Where can we learn anything certain and true about God, about the world as a whole, and about ourselves? Is it not from the teaching of the Holy Spirit? For this teaching has taught us that God is the only Being that truly is – the only eternal and immutable Being – who neither receives being from non-being nor returns to non-being; who is Tri-hypostatic and Almighty, and who through His Logos brought forth all things from non-being in six days or, rather, as Moses states, He created them instantaneously. For we have heard him say, ‘First of all God created heaven and earth’ (Gen. 1:1). And He did not create them totally, empty or without any intermediary bodies at all.
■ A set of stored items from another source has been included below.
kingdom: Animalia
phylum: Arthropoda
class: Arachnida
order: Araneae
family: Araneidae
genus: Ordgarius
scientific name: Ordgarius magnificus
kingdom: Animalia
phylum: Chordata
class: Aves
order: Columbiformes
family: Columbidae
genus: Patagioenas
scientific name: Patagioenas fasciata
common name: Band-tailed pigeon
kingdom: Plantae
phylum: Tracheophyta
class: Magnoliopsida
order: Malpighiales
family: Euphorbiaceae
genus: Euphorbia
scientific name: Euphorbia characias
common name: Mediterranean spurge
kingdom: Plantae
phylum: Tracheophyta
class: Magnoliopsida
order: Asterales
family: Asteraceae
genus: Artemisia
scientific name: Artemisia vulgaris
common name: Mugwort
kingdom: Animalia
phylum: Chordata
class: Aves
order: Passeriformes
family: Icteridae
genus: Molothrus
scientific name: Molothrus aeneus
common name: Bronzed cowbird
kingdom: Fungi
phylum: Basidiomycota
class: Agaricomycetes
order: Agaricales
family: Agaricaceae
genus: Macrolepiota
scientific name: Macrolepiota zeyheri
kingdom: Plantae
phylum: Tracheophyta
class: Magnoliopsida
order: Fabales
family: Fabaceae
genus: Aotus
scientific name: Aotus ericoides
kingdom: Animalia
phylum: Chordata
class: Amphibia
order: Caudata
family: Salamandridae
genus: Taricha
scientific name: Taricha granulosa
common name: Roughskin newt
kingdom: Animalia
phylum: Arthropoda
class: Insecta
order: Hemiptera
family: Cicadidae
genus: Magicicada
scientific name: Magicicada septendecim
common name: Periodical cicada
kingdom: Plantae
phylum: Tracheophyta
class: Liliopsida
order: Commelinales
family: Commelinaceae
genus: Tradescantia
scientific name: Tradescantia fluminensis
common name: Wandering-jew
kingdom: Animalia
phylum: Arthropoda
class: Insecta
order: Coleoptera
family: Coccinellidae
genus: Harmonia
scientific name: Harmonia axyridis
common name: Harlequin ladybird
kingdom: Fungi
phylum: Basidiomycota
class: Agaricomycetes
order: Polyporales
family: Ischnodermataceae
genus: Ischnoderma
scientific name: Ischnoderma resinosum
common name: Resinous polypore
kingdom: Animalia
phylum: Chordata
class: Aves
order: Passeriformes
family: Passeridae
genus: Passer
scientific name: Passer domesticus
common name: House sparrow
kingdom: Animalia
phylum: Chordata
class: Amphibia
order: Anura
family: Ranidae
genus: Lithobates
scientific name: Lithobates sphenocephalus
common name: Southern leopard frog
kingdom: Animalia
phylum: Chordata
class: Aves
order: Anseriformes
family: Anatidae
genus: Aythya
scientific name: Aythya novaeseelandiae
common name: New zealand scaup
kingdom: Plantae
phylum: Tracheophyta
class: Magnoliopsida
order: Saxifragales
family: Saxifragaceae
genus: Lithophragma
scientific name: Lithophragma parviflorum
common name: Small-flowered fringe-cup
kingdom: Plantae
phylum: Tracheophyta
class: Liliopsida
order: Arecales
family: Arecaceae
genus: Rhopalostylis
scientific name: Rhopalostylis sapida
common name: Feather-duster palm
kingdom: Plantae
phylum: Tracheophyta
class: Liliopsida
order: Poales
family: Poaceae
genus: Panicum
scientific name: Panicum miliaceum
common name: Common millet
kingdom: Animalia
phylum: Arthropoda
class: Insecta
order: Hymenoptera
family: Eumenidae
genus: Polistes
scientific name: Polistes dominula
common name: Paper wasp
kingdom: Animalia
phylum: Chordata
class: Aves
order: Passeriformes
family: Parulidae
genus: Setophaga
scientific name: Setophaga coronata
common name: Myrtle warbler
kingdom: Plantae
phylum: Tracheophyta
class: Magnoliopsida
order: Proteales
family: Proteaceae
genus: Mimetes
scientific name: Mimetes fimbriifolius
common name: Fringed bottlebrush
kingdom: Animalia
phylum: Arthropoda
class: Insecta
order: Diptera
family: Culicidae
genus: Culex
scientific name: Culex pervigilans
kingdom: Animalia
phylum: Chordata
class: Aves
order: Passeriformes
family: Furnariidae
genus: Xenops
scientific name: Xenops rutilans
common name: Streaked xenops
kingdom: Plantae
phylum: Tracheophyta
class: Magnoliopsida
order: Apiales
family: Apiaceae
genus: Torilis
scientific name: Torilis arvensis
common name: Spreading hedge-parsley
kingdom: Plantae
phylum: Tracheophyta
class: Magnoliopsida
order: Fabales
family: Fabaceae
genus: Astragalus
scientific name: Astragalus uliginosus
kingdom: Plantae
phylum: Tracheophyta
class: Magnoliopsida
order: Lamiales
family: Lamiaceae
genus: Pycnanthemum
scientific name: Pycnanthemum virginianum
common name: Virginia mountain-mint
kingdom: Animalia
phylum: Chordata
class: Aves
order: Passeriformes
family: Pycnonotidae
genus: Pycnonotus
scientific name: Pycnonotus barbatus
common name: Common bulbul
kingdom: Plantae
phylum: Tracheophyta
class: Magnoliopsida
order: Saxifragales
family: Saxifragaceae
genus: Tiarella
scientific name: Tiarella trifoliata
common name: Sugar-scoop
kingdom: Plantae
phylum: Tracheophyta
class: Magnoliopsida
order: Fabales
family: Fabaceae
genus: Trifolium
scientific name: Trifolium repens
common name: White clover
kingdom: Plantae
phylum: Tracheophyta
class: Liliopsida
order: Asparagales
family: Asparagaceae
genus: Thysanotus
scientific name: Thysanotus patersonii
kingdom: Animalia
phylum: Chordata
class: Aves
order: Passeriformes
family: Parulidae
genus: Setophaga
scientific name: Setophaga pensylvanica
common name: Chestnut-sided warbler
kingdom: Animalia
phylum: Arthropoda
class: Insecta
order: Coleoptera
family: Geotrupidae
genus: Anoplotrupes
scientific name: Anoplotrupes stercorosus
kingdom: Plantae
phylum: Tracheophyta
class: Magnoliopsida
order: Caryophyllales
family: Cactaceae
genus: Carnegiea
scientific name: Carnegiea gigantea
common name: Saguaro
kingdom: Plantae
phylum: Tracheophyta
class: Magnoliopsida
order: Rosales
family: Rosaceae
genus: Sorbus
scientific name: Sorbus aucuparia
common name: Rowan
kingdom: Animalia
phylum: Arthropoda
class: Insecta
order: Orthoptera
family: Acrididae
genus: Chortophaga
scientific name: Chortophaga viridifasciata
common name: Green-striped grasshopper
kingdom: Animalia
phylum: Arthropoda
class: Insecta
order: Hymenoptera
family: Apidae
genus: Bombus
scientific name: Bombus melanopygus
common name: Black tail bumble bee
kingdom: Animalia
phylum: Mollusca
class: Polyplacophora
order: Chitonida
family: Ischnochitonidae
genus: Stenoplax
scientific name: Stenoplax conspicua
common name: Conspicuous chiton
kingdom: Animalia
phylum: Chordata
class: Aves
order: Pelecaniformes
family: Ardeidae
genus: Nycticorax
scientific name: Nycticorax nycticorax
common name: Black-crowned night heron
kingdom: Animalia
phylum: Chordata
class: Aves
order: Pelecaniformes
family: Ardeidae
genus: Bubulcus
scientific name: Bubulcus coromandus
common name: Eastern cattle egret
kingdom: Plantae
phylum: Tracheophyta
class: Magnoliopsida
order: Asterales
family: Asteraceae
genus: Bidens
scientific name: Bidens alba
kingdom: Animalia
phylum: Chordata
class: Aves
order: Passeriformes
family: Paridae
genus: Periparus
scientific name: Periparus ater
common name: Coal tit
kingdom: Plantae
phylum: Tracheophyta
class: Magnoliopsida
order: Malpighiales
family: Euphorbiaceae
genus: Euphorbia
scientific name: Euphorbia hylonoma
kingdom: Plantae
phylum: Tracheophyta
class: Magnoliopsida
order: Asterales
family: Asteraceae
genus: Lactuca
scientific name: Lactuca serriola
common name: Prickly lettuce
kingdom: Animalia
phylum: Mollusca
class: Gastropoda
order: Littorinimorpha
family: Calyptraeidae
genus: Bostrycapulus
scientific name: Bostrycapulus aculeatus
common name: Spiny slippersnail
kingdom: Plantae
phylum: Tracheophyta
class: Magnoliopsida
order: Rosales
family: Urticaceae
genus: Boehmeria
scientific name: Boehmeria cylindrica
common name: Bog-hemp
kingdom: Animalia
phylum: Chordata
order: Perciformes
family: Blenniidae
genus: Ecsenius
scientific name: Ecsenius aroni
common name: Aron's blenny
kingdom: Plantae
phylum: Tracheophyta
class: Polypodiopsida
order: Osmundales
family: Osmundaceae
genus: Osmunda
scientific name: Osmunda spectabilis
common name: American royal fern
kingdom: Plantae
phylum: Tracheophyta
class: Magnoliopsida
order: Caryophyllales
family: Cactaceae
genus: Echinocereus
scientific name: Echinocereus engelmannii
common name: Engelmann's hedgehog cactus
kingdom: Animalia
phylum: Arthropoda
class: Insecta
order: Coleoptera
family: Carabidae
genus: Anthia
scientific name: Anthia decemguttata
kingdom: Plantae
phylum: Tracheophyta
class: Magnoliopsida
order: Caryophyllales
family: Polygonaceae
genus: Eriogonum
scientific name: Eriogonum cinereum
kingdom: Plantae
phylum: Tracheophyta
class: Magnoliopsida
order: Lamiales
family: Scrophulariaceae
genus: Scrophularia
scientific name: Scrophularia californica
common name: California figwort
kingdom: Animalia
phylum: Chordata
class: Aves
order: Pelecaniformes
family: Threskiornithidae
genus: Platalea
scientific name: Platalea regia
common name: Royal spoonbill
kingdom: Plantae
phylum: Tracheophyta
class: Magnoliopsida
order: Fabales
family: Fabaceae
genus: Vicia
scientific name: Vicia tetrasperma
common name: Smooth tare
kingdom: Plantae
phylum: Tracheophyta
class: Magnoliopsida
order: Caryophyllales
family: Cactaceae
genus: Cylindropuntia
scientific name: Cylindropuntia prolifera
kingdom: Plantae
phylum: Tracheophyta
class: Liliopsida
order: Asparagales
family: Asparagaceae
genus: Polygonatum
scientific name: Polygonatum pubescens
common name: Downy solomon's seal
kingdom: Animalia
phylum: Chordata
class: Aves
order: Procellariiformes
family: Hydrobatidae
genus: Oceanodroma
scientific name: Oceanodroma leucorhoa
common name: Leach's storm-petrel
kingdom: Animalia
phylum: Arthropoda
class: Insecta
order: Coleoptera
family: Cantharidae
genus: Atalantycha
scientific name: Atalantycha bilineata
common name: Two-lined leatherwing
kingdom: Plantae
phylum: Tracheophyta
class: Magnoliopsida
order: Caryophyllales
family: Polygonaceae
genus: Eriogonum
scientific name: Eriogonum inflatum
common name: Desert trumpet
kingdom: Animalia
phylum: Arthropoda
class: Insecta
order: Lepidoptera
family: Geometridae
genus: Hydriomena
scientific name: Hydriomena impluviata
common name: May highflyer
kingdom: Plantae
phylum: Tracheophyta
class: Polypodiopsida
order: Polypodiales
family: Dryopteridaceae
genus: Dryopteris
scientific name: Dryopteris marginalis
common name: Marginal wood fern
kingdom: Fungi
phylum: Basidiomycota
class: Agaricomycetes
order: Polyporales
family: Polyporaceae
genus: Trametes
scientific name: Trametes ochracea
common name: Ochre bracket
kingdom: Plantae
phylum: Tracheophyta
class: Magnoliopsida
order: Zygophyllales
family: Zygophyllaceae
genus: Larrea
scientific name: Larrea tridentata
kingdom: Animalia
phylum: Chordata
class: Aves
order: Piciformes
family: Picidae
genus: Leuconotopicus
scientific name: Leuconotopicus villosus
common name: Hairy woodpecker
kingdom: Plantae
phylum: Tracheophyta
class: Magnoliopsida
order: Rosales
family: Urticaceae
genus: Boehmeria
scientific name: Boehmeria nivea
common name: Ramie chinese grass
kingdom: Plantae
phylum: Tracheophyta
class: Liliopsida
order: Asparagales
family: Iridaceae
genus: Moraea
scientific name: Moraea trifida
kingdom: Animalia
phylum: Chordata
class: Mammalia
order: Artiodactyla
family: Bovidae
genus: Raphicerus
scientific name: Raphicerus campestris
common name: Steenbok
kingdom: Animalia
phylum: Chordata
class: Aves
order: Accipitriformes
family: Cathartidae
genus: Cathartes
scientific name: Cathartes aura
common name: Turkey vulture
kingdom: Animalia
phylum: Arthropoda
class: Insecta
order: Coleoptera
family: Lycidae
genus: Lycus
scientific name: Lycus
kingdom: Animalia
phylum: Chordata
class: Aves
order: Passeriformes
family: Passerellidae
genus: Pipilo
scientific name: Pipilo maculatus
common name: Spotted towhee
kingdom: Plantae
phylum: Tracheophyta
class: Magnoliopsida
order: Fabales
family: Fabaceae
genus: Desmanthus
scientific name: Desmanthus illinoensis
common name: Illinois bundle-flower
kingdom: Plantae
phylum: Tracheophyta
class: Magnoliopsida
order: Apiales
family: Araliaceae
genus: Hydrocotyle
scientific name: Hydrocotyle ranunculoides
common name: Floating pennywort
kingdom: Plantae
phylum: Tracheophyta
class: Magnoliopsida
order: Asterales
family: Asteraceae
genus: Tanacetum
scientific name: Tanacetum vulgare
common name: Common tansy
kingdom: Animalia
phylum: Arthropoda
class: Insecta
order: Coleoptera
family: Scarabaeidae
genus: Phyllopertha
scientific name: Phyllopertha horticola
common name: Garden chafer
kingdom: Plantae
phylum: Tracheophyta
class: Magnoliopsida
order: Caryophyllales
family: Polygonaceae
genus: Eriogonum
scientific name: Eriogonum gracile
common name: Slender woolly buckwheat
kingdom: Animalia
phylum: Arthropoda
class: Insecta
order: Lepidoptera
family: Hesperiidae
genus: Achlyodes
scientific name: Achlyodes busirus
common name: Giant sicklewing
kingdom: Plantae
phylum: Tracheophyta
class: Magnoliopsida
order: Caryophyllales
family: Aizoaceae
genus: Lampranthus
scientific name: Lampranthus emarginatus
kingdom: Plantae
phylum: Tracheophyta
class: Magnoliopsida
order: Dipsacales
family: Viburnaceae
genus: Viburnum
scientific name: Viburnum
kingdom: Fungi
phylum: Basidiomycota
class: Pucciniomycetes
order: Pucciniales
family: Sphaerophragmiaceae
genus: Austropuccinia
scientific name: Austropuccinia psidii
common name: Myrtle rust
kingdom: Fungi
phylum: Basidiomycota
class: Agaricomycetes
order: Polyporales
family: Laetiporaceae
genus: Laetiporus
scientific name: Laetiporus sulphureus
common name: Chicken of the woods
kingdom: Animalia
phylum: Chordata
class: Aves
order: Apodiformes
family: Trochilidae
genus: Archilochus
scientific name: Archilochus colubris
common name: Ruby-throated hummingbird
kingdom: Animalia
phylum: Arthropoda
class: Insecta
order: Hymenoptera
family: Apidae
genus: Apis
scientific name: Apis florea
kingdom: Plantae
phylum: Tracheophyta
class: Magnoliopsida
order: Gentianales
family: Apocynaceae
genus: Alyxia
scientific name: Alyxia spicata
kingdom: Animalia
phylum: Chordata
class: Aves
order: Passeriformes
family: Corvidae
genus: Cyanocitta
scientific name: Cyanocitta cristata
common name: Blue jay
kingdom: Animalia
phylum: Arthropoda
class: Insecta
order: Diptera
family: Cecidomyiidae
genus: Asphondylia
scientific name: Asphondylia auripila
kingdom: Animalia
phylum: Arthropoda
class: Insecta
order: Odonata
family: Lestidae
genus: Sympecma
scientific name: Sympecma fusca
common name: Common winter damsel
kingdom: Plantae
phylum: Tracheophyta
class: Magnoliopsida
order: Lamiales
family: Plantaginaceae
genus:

For the earth was mixed with water, and each was pregnant with air and with the various species of animals and plants, while the heavens were pregnant with various lights and fires; and so with the heavens and the earth all things received their existence. Thus first of all God created the heavens and the earth as a kind of all-embracing material substance with the potentiality of giving birth to all things. In this way He rightly rebuts those who wrongly think that matter preexisted on its own as an autonomous entity.

After this initial creation. He who brings forth all things from non-being proceeds as it were to embellish and adorn the world. In six days He allotted its own proper and appropriate rank to each of His creatures that together constitute His world.

From Topics of Natural and Theological Science and on the Moral and Ascetic Life: One Hundred and Fifty Texts, 1, 21-22.